== Saved data entries ==
___

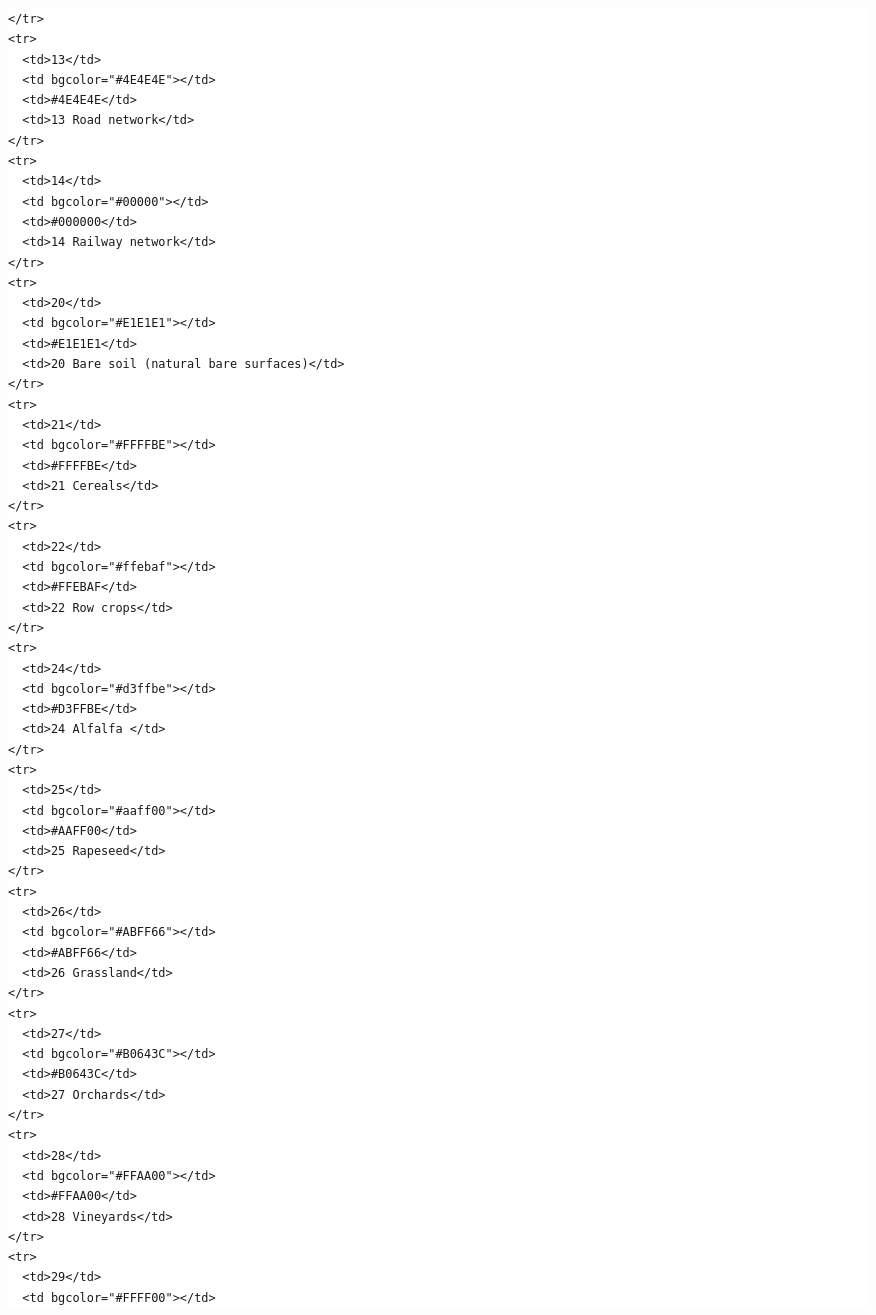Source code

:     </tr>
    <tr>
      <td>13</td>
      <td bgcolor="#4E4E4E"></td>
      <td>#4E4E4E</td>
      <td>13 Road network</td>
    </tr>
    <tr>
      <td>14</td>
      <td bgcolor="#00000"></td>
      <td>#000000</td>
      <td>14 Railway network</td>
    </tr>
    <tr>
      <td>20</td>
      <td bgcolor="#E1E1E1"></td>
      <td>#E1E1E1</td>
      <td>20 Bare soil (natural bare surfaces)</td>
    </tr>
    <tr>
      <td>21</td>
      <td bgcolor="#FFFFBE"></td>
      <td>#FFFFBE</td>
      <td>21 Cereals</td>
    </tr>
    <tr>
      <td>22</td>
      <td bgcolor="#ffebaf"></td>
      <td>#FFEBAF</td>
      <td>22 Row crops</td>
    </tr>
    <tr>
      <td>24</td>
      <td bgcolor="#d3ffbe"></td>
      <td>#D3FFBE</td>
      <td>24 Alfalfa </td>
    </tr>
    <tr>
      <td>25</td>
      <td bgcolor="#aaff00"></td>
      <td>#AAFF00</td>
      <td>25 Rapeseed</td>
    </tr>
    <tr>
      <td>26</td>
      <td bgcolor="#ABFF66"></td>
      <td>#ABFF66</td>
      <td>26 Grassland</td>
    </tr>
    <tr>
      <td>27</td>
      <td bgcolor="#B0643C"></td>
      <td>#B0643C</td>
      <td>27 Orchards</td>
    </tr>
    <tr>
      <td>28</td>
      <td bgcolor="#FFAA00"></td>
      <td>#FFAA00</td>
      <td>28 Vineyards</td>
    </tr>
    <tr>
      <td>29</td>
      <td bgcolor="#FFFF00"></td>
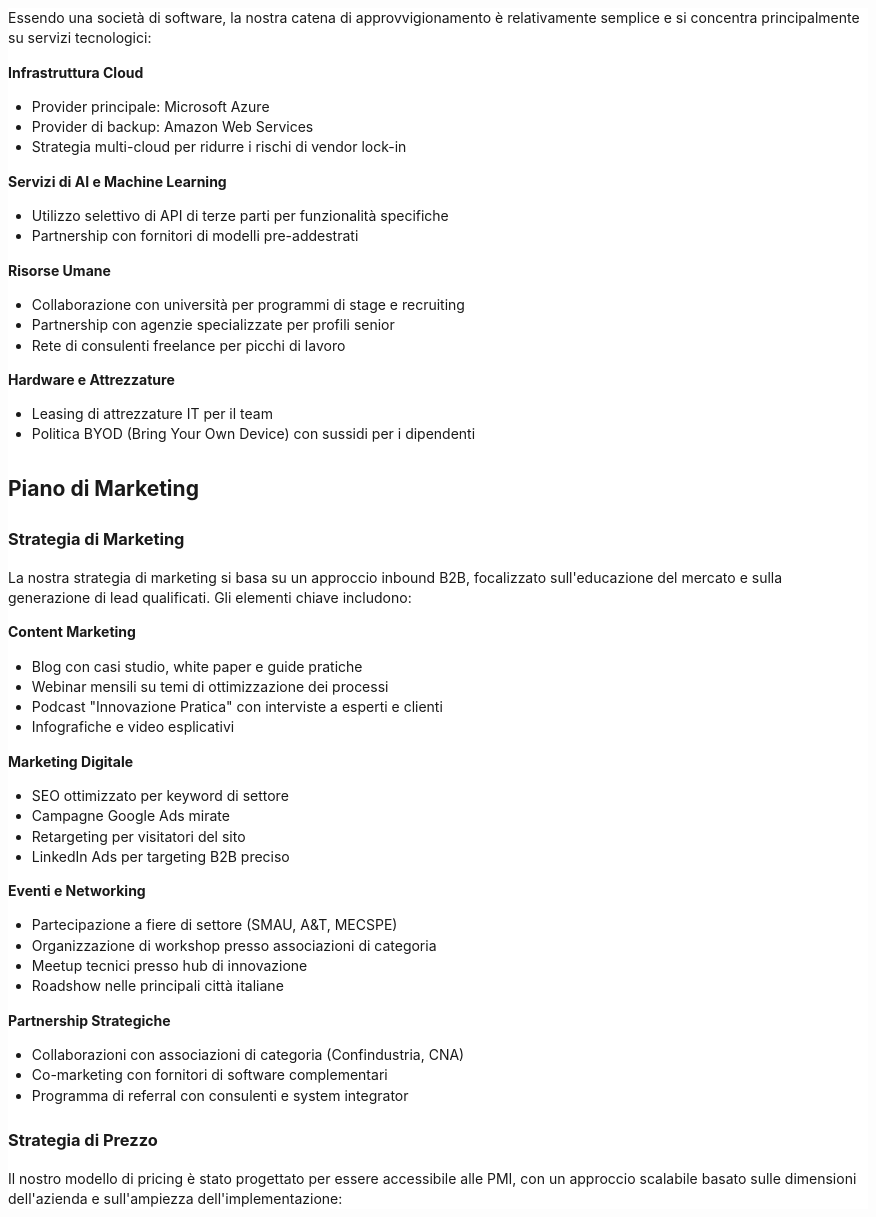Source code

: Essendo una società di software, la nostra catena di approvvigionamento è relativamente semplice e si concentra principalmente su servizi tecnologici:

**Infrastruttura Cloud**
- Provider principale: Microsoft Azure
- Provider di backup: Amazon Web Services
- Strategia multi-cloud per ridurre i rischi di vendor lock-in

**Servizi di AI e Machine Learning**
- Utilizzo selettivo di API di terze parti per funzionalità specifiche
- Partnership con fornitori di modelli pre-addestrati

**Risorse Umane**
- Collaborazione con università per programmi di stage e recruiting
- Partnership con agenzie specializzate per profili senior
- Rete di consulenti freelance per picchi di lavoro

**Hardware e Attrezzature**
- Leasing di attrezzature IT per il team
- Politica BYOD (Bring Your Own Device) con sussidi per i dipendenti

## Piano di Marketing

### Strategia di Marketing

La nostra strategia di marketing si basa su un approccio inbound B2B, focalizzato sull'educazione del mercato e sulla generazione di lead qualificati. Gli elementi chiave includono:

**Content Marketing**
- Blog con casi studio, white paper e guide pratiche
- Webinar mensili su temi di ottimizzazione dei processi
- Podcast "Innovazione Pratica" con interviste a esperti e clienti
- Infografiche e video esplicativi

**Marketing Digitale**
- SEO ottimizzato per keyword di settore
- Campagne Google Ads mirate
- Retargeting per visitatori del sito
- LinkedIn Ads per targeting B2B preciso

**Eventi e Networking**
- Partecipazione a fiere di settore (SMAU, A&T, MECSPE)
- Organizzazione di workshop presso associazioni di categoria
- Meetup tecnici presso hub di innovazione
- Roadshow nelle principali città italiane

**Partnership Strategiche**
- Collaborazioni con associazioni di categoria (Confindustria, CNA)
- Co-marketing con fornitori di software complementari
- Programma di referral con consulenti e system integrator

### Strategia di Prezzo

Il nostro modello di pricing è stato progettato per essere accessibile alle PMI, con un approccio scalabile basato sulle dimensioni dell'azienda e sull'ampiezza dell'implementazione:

___

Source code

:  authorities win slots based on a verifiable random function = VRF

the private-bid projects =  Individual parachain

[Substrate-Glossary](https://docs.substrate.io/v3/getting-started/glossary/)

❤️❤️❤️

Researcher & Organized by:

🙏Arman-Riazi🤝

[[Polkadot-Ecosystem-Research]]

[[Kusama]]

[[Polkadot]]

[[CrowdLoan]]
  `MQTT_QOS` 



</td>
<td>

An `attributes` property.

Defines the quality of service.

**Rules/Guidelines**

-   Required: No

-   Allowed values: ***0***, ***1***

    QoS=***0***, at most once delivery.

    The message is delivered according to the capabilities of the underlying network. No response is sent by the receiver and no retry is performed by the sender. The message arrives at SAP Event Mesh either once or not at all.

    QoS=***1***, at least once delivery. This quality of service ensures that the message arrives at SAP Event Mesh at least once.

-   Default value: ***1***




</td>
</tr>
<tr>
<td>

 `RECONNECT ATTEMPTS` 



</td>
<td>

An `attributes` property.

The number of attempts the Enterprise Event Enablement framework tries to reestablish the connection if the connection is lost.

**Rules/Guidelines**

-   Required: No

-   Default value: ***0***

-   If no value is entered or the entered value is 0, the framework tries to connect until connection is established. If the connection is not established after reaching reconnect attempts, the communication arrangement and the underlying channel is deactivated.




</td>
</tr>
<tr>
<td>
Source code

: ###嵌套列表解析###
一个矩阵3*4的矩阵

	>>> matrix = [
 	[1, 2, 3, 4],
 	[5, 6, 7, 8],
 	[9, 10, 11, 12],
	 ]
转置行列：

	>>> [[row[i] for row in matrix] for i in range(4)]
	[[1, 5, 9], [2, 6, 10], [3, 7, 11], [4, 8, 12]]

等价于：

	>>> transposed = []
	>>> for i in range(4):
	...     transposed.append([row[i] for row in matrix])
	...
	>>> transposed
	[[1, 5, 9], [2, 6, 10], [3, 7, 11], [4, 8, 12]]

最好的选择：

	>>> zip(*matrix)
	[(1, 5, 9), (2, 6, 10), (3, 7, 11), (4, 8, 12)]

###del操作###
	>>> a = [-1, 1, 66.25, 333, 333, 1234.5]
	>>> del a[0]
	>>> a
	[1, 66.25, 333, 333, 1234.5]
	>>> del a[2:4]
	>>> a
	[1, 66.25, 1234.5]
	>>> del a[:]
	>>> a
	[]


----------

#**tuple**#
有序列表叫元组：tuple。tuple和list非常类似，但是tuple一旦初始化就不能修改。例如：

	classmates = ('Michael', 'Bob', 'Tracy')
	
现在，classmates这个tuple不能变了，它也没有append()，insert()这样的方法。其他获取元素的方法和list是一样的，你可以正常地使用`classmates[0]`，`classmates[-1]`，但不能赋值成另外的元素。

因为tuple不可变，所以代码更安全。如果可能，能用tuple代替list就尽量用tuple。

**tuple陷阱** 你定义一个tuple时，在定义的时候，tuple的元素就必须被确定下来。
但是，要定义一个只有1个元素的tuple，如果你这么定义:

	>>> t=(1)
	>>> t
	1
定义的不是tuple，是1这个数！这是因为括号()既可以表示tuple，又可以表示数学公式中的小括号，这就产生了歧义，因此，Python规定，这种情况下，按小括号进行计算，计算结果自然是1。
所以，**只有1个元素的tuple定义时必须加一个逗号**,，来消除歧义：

___

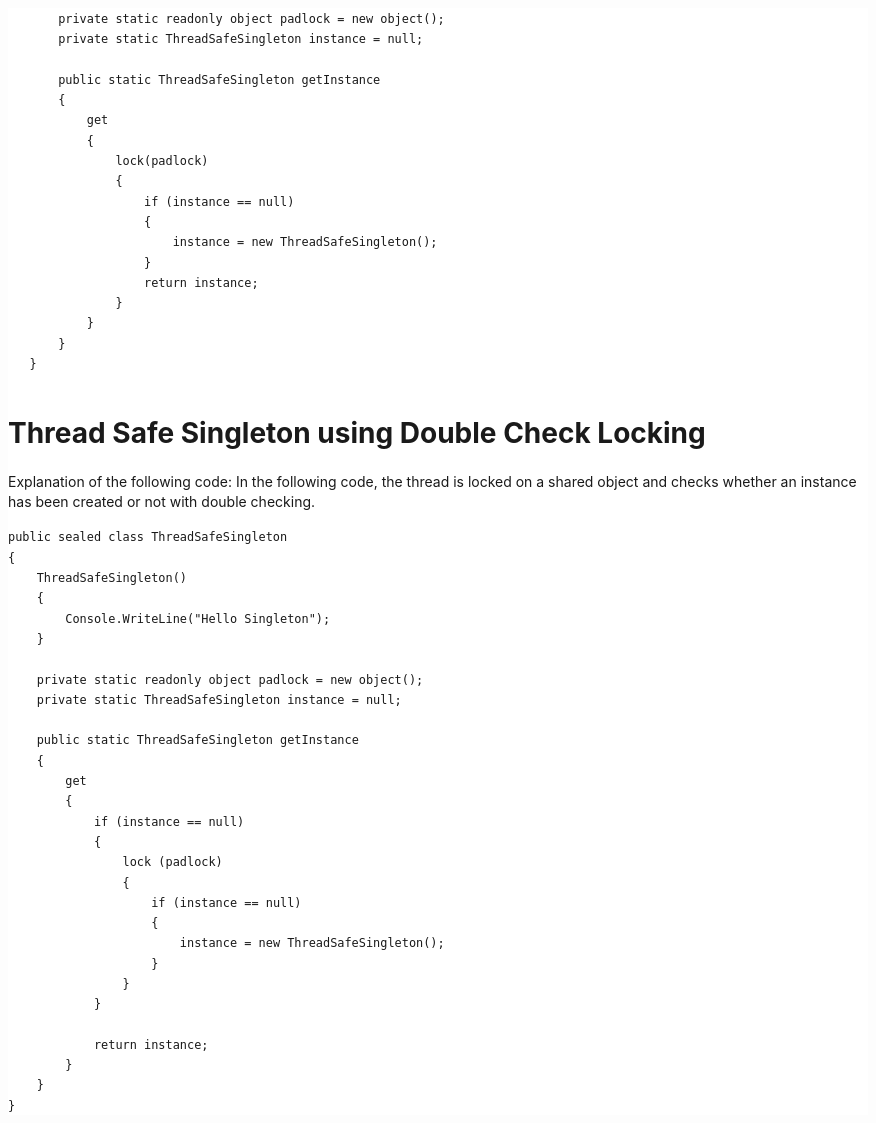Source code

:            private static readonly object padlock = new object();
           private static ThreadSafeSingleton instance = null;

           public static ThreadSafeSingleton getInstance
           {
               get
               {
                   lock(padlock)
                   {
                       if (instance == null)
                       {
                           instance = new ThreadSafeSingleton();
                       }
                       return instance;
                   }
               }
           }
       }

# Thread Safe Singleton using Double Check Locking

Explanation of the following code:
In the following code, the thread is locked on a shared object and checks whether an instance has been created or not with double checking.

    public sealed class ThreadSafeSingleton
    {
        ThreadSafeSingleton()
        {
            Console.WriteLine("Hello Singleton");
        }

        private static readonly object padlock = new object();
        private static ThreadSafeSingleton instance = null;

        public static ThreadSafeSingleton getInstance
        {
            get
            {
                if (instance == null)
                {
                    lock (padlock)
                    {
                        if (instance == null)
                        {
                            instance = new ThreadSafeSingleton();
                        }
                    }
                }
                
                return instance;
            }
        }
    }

___

== ASSIGNED TASK ==
Give the lines of the records starting at the line containing "function = VRF" and ending at the line containing "The message is" as a JSON list of strings, one string per line, with blank lines left out.

== OUTPUT FOR THIS EXERCISE ==
[
  ":  authorities win slots based on a verifiable random function = VRF",
  "the private-bid projects =  Individual parachain",
  "[Substrate-Glossary](https://docs.substrate.io/v3/getting-started/glossary/)",
  "❤️❤️❤️",
  "Researcher & Organized by:",
  "🙏Arman-Riazi🤝",
  "[[Polkadot-Ecosystem-Research]]",
  "[[Kusama]]",
  "[[Polkadot]]",
  "[[CrowdLoan]]",
  "  `MQTT_QOS` ",
  "</td>",
  "<td>",
  "An `attributes` property.",
  "Defines the quality of service.",
  "**Rules/Guidelines**",
  "-   Required: No",
  "-   Allowed values: ***0***, ***1***",
  "    QoS=***0***, at most once delivery.",
  "    The message is delivered according to the capabilities of the underlying network. No response is sent by the receiver and no retry is performed by the sender. The message arrives at SAP Event Mesh either once or not at all."
]